Sotto il profilo iconografico va rilevato che – mentre le scene dei primi sette riquadri sono riportate dalla Legenda aurea - in nessuna fonte agiografica si trova traccia dell'episodio raffigurato nell'ultimo, in cui la santa trasportata in cielo appare nell'atteggiamento di una figura seduta con la destra benedicente e la sinistra che regge una croce mentre gli angeli che la trasportano hanno le braccia coperte da bende in segno di rispetto alla maniera greca.
22. S. Pietro.
23. Nella volta a botte della cappella absidale: Cristo Pantocratore con due angeli.

 
Note:

(1) L'origine del tema va rintracciata in un'area culturale buddistico-persiano-islamica.
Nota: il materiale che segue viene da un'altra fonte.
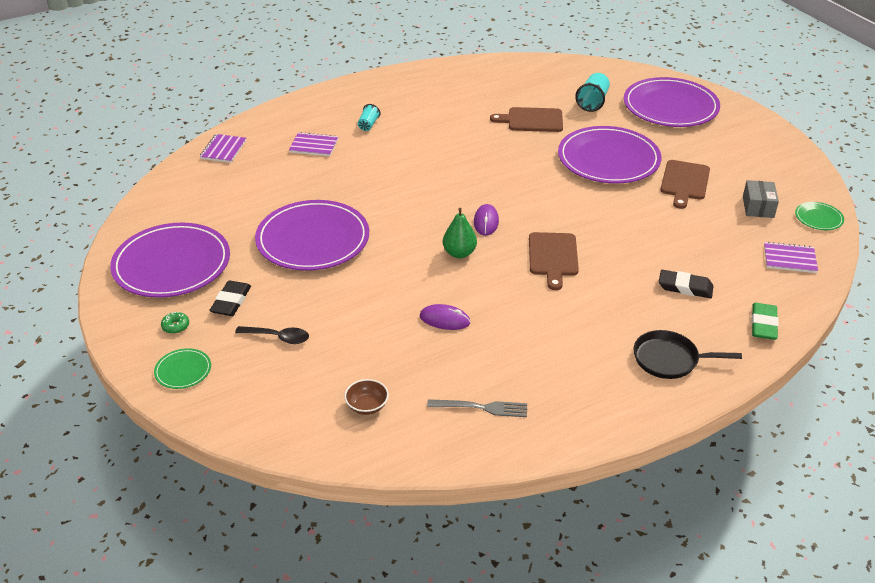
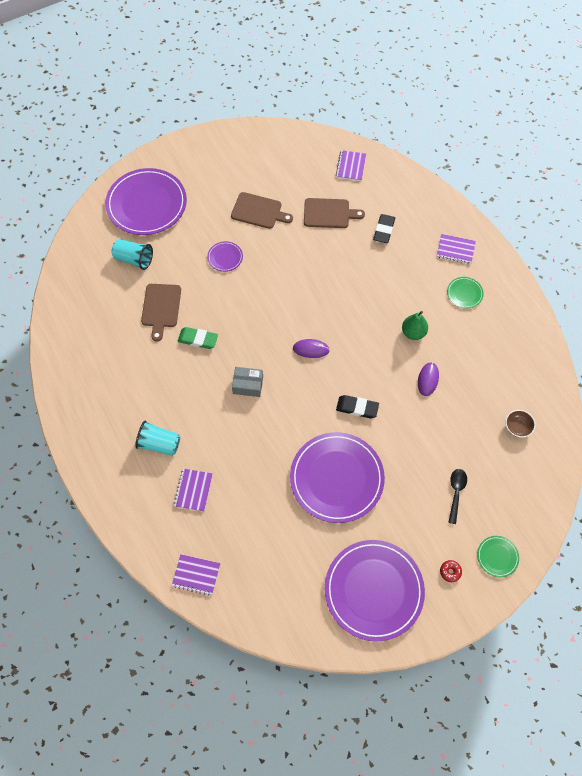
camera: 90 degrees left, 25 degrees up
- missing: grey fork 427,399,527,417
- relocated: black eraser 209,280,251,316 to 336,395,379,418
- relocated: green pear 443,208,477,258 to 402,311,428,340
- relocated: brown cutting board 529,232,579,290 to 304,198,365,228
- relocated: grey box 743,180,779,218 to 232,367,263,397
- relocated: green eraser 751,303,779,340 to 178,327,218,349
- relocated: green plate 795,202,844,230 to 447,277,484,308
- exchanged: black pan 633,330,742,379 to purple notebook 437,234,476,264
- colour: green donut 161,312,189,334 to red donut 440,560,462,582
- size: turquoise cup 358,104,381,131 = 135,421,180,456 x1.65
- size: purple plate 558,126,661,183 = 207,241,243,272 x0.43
La sua diffusione in Italia fu mediata ο dai francescani, che avevano un loro centro a Pechino, o dai rapporti tra la corte di Federico II e il mondo culturale arabo, anche con il movimento ascetico musulmano sufita, in cui confluirono specifici elementi buddisti.
(2) I gigli compaiono anche sullo stemma angioino, alla cui epoca – successivamente al loro avvento al potere nel 1266 dopo la battaglia di Benevento – altri autori riferiscono l'affresco.
(3) La crocefissione del santo ad un albero a forcella anzichè alla caratteristica croce ad X che porta il suo nome è piuttosto anomala in ambito italiano mentre si ritrova più frequentemente in alcune miniature tedesche del XIII secolo.